Data items
________________________
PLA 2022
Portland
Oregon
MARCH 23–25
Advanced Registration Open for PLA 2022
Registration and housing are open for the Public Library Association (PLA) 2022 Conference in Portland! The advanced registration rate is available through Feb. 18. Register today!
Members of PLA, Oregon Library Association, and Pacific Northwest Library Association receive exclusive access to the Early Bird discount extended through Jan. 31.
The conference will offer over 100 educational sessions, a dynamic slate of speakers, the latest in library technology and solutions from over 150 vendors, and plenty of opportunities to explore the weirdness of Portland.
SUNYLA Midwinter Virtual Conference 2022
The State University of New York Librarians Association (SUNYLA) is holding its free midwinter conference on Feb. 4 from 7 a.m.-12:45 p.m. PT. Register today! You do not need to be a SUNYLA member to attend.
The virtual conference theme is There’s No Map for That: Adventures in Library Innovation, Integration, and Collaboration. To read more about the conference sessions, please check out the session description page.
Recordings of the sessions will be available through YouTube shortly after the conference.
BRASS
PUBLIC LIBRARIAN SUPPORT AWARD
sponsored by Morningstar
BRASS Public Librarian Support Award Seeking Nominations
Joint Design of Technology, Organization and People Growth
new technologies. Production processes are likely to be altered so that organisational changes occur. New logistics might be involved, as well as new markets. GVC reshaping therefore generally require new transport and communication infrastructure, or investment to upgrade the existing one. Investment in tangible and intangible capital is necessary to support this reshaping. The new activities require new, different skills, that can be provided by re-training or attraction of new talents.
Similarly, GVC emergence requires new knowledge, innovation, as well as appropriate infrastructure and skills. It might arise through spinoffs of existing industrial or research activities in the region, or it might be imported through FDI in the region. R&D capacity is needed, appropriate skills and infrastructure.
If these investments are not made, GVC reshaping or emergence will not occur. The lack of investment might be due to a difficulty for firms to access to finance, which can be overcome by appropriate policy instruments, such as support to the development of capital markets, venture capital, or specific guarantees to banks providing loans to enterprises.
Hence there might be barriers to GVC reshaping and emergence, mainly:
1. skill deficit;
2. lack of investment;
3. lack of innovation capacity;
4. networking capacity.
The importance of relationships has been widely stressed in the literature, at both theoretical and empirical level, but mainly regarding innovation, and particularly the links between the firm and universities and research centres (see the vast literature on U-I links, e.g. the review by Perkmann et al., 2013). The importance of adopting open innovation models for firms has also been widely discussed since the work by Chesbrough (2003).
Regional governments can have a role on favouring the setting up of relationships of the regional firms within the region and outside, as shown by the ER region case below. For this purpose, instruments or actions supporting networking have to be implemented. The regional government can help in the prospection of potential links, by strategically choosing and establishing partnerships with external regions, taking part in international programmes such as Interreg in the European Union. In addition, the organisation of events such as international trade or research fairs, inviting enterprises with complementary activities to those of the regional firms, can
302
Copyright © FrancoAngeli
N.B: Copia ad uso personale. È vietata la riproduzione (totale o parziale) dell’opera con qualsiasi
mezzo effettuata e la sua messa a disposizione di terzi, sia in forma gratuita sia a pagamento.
________________________
* **Required action**: Whenever a line above has the word "instruments" in it, copy that line.

* **Result**:
If these investments are not made, GVC reshaping or emergence will not occur. The lack of investment might be due to a difficulty for firms to access to finance, which can be overcome by appropriate policy instruments, such as support to the development of capital markets, venture capital, or specific guarantees to banks providing loans to enterprises.
Regional governments can have a role on favouring the setting up of relationships of the regional firms within the region and outside, as shown by the ER region case below. For this purpose, instruments or actions supporting networking have to be implemented. The regional government can help in the prospection of potential links, by strategically choosing and establishing partnerships with external regions, taking part in international programmes such as Interreg in the European Union. In addition, the organisation of events such as international trade or research fairs, inviting enterprises with complementary activities to those of the regional firms, can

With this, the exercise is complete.